WHAT YOU ARE ASKED TO DO = Tally the lines below that contain the string "scatter", treating case as significant. Give only the number.

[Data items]
↓↓↓
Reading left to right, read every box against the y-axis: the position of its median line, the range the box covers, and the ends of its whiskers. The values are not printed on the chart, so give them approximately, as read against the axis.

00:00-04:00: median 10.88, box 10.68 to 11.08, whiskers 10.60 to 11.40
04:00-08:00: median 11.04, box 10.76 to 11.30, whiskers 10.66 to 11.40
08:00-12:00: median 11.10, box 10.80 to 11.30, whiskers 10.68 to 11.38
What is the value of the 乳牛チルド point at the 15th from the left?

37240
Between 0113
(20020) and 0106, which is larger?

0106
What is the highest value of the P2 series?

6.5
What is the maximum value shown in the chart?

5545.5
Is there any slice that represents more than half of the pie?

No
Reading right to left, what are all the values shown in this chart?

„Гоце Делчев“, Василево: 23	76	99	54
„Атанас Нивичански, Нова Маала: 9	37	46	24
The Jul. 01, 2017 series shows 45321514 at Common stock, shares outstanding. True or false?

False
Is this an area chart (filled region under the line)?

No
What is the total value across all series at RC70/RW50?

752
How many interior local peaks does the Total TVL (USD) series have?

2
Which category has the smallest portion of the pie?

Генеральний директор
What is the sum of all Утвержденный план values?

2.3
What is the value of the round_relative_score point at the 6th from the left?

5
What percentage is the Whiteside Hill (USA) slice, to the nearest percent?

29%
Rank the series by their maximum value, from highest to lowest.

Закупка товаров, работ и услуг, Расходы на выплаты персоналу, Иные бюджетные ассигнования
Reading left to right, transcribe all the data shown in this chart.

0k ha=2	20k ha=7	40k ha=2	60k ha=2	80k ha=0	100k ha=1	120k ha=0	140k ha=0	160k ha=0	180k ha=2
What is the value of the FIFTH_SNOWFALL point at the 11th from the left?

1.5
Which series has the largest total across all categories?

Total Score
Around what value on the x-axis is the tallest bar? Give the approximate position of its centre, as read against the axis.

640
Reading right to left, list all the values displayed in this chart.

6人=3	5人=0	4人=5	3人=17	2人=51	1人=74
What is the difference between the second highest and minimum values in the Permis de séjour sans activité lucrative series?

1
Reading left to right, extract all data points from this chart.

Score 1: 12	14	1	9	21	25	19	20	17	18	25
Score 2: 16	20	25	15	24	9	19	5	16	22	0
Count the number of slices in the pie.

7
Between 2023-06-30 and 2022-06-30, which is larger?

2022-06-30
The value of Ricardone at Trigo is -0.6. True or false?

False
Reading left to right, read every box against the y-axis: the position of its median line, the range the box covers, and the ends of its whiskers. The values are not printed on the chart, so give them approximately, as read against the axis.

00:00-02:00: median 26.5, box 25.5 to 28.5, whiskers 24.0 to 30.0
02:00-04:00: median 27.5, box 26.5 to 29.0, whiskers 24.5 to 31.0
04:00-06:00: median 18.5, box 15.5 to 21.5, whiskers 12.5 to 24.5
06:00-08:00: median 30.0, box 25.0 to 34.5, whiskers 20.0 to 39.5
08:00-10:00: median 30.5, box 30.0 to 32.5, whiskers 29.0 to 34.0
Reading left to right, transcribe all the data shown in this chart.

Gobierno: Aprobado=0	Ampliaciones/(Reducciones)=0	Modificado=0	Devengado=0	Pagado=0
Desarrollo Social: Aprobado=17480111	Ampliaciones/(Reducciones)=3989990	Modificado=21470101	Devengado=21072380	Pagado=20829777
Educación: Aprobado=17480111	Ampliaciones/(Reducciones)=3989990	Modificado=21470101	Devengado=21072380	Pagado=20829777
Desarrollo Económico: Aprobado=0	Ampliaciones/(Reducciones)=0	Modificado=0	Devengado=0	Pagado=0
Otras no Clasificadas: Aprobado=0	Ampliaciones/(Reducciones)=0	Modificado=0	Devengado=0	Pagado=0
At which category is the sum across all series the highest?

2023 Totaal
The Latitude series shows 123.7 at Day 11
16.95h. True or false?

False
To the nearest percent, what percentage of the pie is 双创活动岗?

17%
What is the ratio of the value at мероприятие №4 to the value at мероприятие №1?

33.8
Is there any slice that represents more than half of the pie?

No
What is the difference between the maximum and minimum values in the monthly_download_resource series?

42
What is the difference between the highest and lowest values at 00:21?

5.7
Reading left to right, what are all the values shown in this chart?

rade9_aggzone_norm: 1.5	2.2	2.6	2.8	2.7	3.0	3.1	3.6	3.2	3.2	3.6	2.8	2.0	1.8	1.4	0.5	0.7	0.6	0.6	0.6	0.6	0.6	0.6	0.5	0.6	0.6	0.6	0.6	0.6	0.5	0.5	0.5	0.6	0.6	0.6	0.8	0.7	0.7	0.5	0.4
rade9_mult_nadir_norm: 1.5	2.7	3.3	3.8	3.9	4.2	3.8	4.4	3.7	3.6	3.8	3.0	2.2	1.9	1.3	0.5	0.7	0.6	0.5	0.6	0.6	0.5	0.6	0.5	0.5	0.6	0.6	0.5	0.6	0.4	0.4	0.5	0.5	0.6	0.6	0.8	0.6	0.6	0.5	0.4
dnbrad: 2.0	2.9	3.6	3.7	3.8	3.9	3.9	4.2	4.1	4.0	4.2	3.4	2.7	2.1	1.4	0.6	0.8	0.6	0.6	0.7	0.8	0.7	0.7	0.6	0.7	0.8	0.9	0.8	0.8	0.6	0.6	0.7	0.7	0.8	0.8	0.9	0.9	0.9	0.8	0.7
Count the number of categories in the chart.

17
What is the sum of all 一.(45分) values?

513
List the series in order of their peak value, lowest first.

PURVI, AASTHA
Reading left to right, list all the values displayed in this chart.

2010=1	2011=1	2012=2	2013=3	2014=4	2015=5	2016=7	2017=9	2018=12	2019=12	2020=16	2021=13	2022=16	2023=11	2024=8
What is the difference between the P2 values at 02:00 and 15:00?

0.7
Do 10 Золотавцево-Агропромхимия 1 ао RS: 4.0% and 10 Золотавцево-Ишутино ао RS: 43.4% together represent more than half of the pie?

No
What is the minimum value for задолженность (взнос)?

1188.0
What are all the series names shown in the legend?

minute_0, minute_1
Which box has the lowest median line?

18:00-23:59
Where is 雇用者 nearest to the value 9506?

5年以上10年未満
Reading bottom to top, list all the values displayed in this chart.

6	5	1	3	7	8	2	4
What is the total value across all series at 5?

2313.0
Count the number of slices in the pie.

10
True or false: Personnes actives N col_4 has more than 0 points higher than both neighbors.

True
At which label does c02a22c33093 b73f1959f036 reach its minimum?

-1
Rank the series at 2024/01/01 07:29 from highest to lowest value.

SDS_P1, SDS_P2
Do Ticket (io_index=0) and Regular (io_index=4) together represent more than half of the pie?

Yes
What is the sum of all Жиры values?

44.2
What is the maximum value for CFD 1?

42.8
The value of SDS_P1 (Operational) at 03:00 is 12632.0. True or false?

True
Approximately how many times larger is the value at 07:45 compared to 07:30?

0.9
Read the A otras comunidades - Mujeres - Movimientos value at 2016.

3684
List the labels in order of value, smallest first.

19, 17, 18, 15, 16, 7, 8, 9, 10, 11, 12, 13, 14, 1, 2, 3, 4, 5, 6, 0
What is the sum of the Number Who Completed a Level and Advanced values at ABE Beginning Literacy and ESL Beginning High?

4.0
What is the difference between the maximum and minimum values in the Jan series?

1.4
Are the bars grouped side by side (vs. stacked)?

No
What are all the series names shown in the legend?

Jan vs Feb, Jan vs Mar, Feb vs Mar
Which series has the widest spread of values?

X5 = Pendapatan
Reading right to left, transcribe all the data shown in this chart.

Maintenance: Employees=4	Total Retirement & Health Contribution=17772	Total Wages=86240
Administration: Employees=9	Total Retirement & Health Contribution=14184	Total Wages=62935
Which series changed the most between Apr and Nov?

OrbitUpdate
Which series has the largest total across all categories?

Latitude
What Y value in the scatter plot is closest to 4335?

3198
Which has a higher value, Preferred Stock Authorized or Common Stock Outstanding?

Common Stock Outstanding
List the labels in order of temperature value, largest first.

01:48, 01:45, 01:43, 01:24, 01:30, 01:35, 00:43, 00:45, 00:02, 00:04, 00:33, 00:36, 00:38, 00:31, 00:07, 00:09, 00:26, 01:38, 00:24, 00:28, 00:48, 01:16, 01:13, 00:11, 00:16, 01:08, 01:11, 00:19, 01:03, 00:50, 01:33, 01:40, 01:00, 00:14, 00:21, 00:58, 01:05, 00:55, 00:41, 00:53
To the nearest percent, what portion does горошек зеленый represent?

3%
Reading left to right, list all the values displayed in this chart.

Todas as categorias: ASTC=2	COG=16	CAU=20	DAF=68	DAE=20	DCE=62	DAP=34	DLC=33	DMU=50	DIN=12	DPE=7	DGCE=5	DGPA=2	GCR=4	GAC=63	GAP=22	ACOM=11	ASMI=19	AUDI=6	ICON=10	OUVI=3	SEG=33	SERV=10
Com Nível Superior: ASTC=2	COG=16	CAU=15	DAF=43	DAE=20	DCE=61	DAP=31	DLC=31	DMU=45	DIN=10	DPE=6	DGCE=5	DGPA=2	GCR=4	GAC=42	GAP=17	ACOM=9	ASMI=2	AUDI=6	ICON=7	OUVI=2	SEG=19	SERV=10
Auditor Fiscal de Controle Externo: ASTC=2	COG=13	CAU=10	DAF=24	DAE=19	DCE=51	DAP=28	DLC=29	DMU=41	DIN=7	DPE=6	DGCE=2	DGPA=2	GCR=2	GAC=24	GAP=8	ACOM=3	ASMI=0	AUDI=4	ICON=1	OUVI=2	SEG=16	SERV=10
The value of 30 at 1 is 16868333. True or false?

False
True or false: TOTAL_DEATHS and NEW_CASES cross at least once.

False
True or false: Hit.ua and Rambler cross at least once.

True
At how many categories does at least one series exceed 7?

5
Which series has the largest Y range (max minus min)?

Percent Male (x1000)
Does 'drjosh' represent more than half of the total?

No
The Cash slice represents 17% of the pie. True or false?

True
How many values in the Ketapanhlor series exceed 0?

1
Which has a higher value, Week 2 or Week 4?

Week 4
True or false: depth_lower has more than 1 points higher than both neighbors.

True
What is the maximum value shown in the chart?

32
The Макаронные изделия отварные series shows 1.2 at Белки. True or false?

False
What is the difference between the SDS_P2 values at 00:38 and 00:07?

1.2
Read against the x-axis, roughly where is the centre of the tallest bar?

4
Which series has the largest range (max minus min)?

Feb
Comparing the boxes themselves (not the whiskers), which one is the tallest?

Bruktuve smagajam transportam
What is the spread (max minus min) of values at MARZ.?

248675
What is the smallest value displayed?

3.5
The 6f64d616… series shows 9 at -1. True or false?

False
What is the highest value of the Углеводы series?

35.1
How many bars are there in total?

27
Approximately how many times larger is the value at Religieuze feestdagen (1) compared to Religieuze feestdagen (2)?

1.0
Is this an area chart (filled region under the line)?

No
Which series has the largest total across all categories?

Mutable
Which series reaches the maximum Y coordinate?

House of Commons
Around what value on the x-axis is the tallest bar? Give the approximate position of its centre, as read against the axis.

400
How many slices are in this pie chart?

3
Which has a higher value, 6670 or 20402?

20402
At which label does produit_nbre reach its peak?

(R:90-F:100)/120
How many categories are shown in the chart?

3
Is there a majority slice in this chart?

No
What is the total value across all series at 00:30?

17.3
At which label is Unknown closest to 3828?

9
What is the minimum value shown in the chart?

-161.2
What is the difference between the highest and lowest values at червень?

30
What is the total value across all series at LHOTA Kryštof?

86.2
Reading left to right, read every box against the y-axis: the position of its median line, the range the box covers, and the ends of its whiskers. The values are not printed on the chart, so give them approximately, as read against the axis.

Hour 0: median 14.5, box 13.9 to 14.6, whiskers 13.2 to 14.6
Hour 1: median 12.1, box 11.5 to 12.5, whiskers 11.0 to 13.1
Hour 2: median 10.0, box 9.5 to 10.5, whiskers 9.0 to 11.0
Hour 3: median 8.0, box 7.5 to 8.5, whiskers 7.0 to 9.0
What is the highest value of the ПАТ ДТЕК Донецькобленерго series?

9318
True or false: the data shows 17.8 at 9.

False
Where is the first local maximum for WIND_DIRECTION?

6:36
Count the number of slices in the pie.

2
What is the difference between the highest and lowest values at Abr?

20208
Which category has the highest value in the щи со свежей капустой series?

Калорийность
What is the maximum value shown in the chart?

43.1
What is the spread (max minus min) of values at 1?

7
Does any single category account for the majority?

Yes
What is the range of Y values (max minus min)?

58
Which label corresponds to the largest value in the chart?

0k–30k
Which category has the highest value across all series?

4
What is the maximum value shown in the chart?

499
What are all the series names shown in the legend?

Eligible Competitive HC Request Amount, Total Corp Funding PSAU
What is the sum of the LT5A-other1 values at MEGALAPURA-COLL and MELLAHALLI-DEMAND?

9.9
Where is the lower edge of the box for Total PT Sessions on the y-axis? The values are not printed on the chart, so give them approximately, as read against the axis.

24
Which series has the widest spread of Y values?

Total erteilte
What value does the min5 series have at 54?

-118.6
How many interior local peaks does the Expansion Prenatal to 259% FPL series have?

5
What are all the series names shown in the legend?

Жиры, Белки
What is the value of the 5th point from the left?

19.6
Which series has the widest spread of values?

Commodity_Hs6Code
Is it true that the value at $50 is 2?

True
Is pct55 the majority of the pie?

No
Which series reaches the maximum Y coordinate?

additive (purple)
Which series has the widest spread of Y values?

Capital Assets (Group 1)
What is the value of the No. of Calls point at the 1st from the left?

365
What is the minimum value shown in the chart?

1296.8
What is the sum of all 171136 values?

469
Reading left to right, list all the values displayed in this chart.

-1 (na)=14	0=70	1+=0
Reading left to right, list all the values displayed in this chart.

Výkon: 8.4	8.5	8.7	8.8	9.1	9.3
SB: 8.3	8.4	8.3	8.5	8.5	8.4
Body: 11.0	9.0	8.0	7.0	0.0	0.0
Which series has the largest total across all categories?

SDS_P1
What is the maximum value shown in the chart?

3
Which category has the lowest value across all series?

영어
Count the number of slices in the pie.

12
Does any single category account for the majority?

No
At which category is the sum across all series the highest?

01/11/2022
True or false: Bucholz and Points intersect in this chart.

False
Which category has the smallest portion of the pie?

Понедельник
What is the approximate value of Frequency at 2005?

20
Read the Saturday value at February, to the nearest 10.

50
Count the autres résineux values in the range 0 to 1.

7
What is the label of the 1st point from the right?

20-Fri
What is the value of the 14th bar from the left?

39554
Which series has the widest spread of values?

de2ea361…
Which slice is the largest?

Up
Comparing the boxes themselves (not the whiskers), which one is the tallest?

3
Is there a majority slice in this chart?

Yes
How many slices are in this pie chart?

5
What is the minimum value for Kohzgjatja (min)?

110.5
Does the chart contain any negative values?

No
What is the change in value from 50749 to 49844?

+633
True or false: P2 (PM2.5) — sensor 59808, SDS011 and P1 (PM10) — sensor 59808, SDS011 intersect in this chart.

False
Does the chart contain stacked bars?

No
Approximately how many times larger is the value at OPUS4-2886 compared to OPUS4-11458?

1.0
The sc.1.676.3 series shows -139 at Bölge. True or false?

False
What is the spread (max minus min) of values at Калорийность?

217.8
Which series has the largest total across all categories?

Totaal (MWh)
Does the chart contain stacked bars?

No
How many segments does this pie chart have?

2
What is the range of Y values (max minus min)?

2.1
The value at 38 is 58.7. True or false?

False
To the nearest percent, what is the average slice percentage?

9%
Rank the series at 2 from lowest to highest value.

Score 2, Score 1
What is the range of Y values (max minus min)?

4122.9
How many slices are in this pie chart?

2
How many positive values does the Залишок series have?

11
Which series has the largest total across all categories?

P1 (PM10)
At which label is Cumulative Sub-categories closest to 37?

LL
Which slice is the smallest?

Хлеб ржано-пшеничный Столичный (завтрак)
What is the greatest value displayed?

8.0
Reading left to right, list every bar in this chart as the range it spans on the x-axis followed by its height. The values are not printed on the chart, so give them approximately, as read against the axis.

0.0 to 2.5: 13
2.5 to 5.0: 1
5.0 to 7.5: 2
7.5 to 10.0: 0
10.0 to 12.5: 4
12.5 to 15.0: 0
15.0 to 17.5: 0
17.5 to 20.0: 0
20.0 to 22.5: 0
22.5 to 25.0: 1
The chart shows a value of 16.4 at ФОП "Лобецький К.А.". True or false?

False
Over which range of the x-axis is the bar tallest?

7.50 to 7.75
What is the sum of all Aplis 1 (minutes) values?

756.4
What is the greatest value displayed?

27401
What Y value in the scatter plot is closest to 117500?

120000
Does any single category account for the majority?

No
↑↑↑
RESPONSE BELOW = 2